Le happiness officer (ou Chief Happiness Officer, CHO dans le jargon RH) est le professionnel chargé de rendre le travail moins pesant et, si possible, franchement agréable. Né dans les startups américaines (Google l’a popularisé), ce rôle a mis quelques années à traverser l’Atlantique. En France, la crise sanitaire a donné un coup d’accélérateur net : quand la santé mentale des salariés s’est retrouvée sous les projecteurs, les entreprises ont cherché quelqu’un pour en prendre soin.

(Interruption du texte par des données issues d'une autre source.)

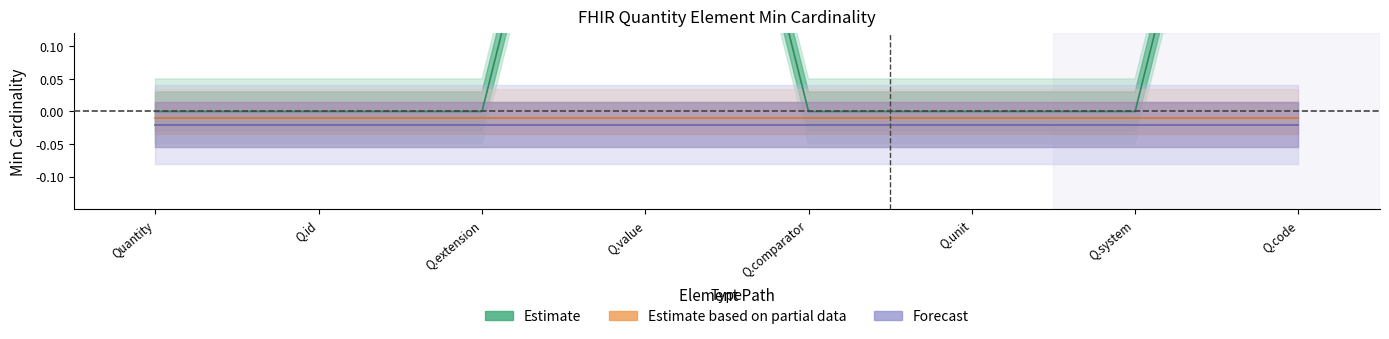

What is the label of the 6th point from the right?

Quantity.extension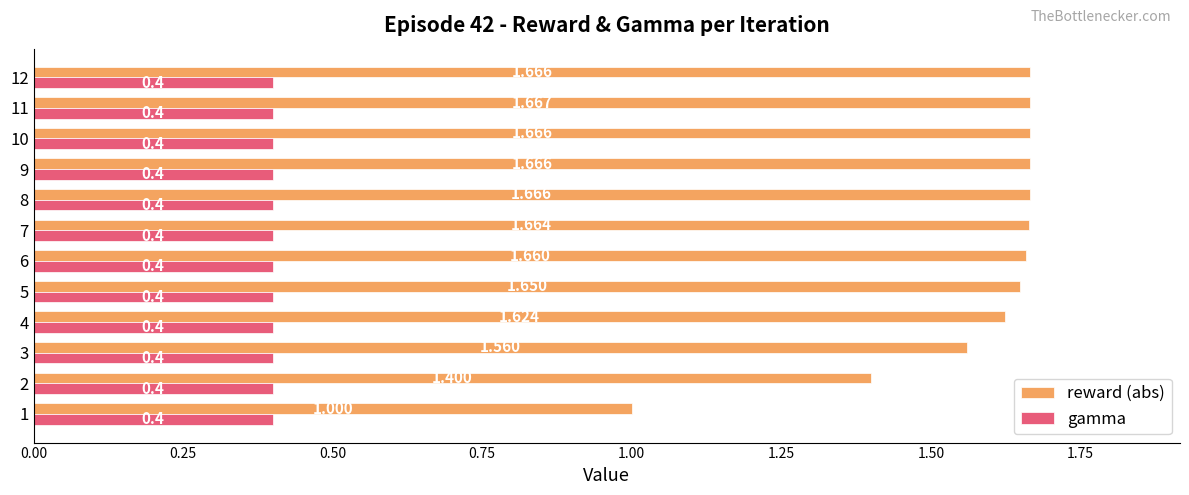

At 11, list the series in order from smallest to largest.

gamma, reward (abs)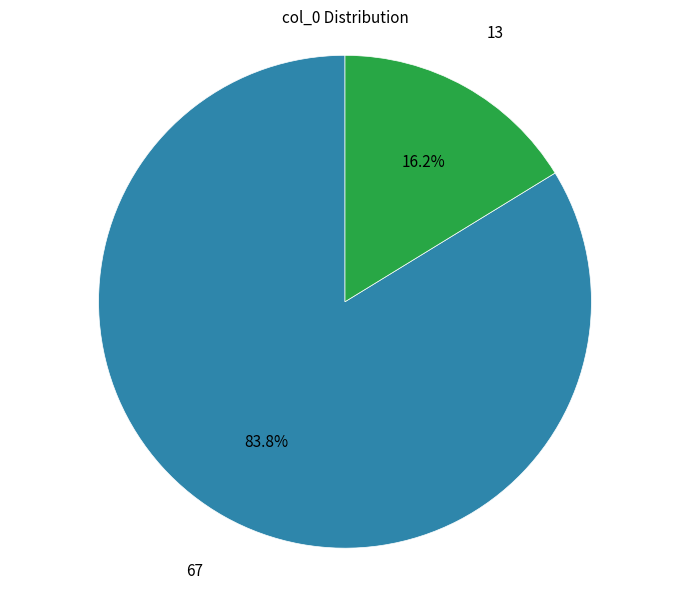

Is there any slice that represents more than half of the pie?

Yes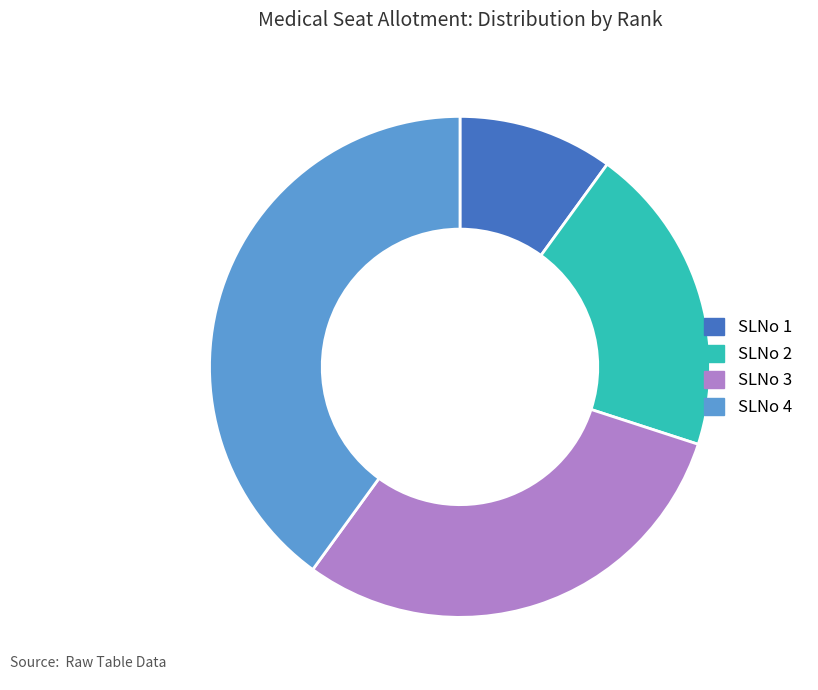

Is it true that SLNo 2 is 31% of the pie?

False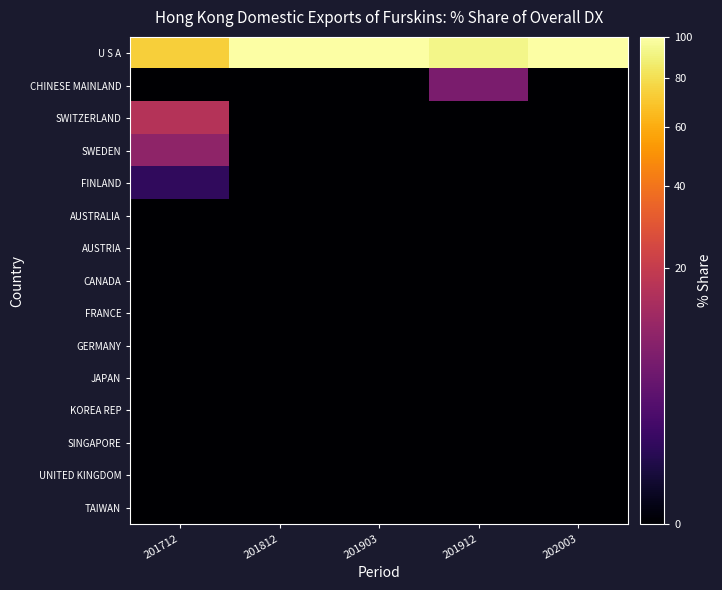

Count the number of categories in the chart.

5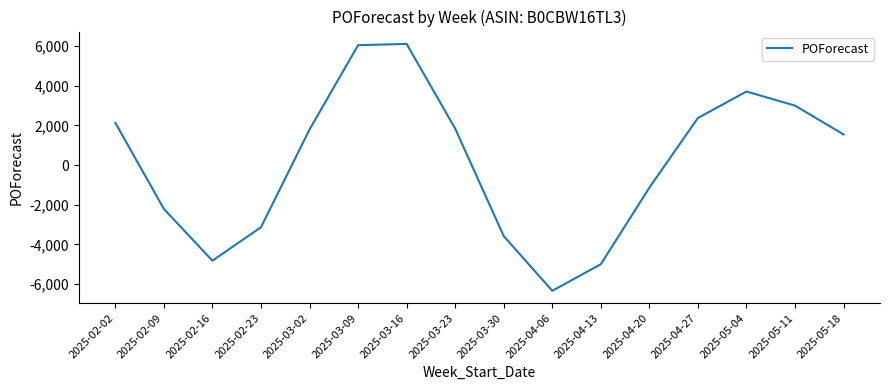

How many interior local valleys (lower than both neighbors) does the data have?

2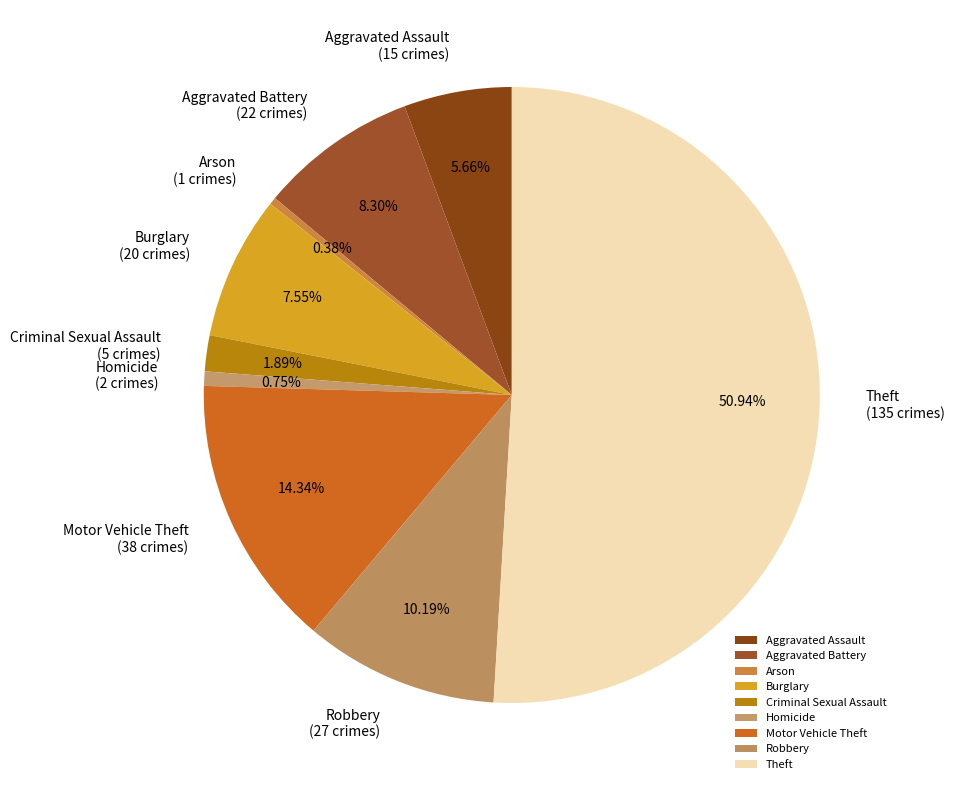

Which has a higher value, Aggravated Assault or Aggravated Battery?

Aggravated Battery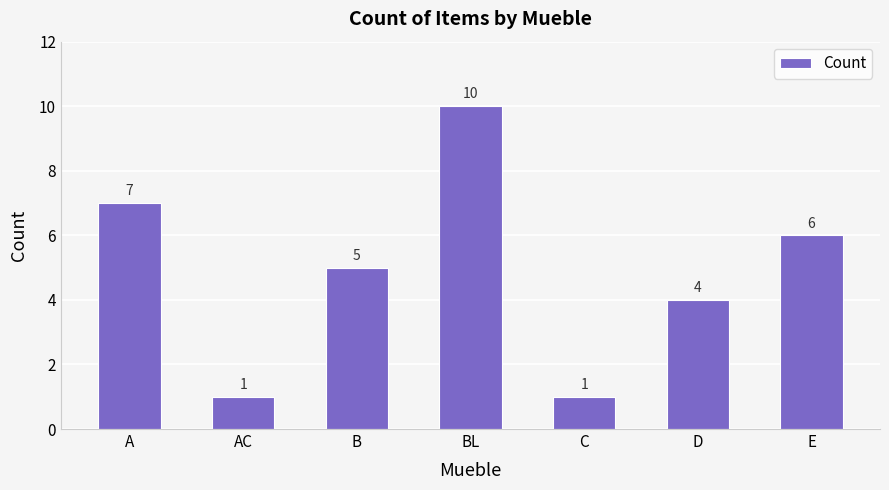

Reading left to right, extract all data points from this chart.

7	1	5	10	1	4	6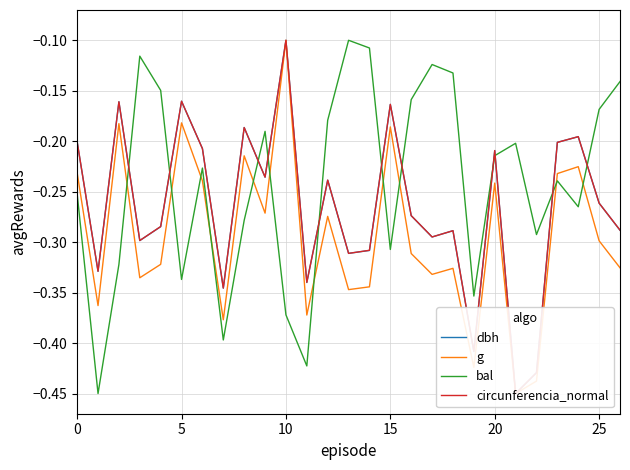

At 18, list the series in order from smallest to largest.

g, dbh, circunferencia_normal, bal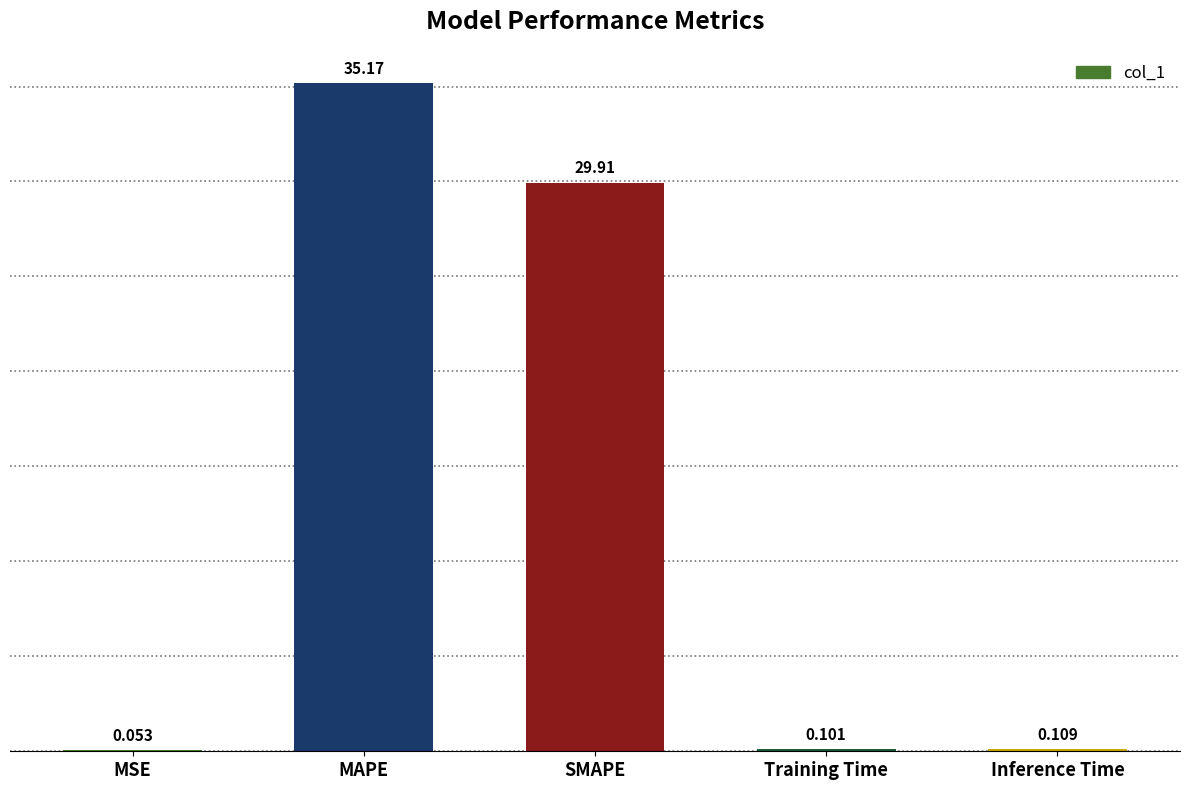

What is the average value?

13.1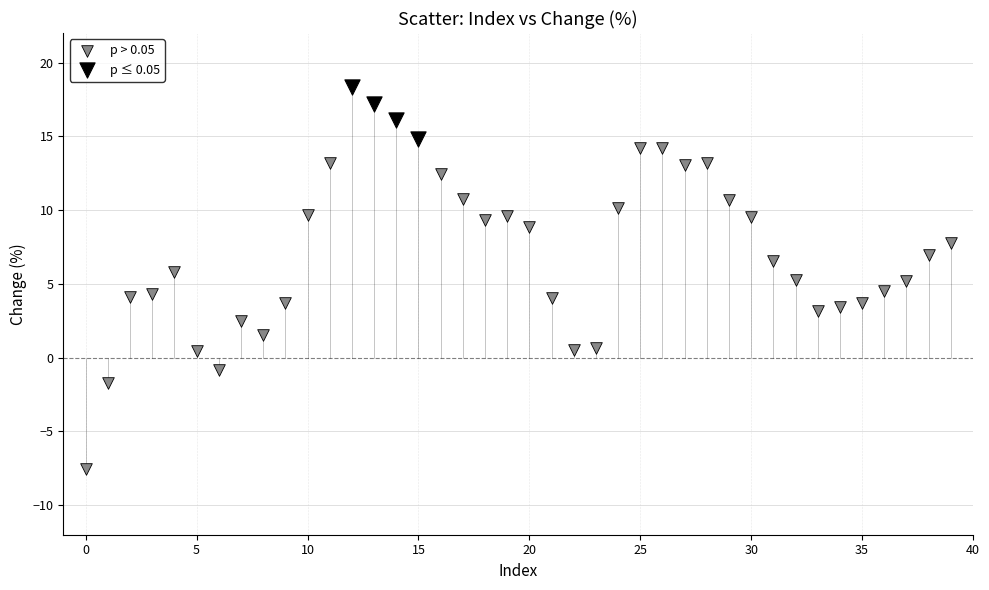

Which series has the largest Y range (max minus min)?

p > 0.05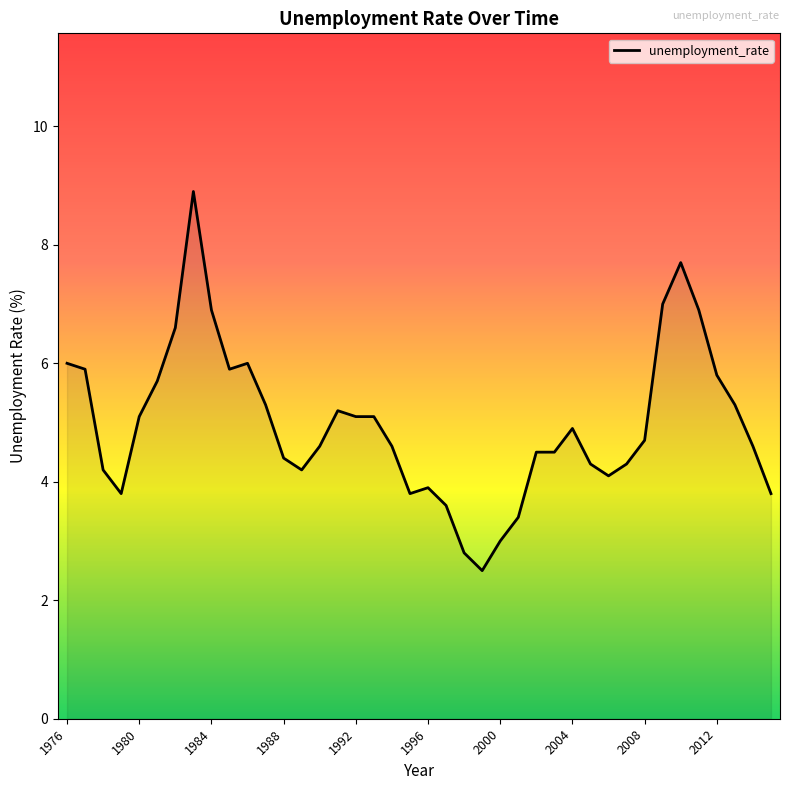

What is the maximum value shown in the chart?

8.9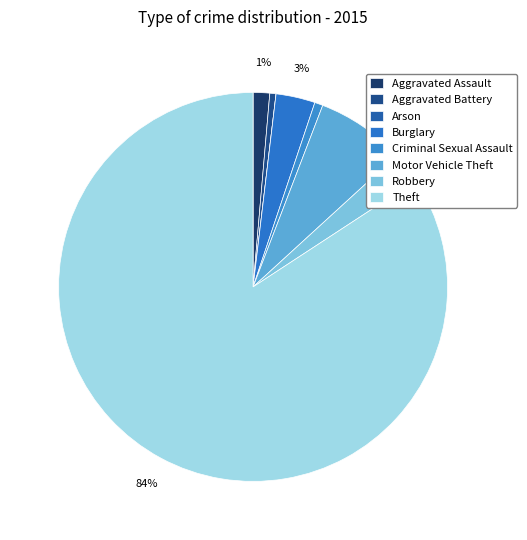

Is there any slice that represents more than half of the pie?

Yes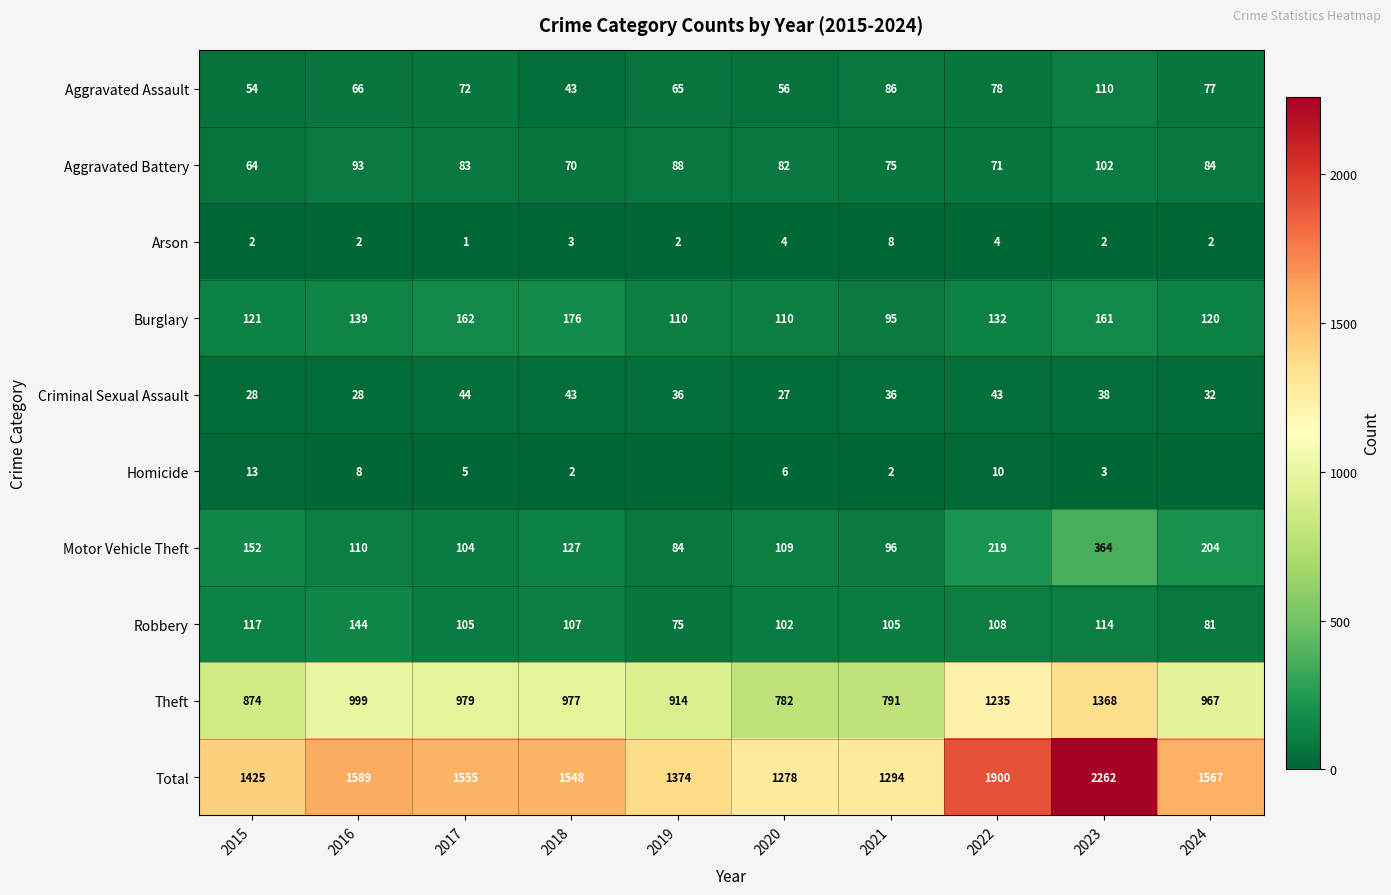

What is the maximum value shown in the chart?

2262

Son nom officiel varie selon les entreprises : happiness manager, office & happiness manager, experience manager, ou simplement responsable du bonheur. Derrière ces étiquettes, la mission reste la même.
Un poste né dans les startups, devenu réalité RH
À l’origine, le CHO était surtout présent dans les jeunes pousses tech, là où la culture d’entreprise se construisait autour de la promesse d’un cadre de travail stimulant. Aujourd’hui, le périmètre s’est élargi : grandes entreprises, PME, secteur des services tous les types de structures peuvent accueillir ce profil.
Le CHO se retrouve généralement rattaché à la direction des ressources humaines, à la communication ou aux services généraux. Ce positionnement transversal est précisément ce qui lui donne de la puissance : il interagit avec l’ensemble des métiers, sans appartenir à un silo en particulier.
Ce que fait vraiment un happiness officer au quotidien
La liste des missions est longue, et c’est voulu. L’onboarding des nouveaux arrivants, l’organisation de déjeuners d’équipe ou d’afterworks, la mise en place de services de conciergerie sur le lieu de travail (pressing, garde d’enfants, livraison de paniers repas) — autant d’actions qui visent à réduire la friction du quotidien professionnel.
Le CHO n’organise pas des fêtes. Il analyse l’environnement de travail, identifie les points de friction et conçoit des solutions concrètes pour les atténuer.
Il pilote aussi la communication interne informelle : espaces de travail collaboratifs, plateformes d’échanges, réseaux sociaux d’entreprise. Et mesure ses actions via des enquêtes de satisfaction anonymes. Car derrière le côté fun du poste, il y a une logique très pragmatique : réduire l’absentéisme, fidéliser les collaborateurs, attirer de nouveaux talents. Des indicateurs que les directions générales comprennent parfaitement.
Les compétences clés pour exercer ce métier
C’est un métier de l’humain avant tout. L’empathie, la capacité à écouter sans juger, le sens du terrain opérationnel — ces qualités comptent autant que les diplômes. Le CHO doit savoir convaincre une direction d’investir dans un programme de bien-être, motiver des salariés récalcitrants à participer, et gérer des projets avec rigueur.
Les hard skills ne sont pas absents pour autant. Une connaissance des sciences comportementales et de la psychologie positive aide à comprendre ce qui motive vraiment les individus. La maîtrise d’outils d’analyse de données (enquêtes, tableaux de bord RH) permet de piloter les actions avec méthode plutôt qu’à l’intuition.
Un dernier point que les fiches métier mentionnent rarement : le CHO ne peut pas être le seul responsable du bonheur dans une entreprise. Le bien-être au travail est une responsabilité collective, qui engage la direction, les managers et les RH. Sans ce portage collectif, le poste reste cosmétique.
Formation et salaire : ce qu’il faut savoir
Il n’existe pas de cursus dédié au métier de CHO. Les profils qui y accèdent ont généralement un Bac+3 à Bac+5 en ressources humaines, communication, psychologie ou gestion. Certains MBA intègrent des modules sur la culture d’entreprise et le bien-être des salariés — une bonne porte d’entrée.
Côté rémunération, un CHO débutant tourne autour de 35 000 à 40 000 euros bruts annuels. Avec 5 à 10 ans d’expérience, la fourchette monte à 40 000-55 000 euros. Les évolutions de carrière pointent vers des postes de responsable communication, responsable RH, ou vers la création d’une structure de conseil spécialisée en bien-être au travail.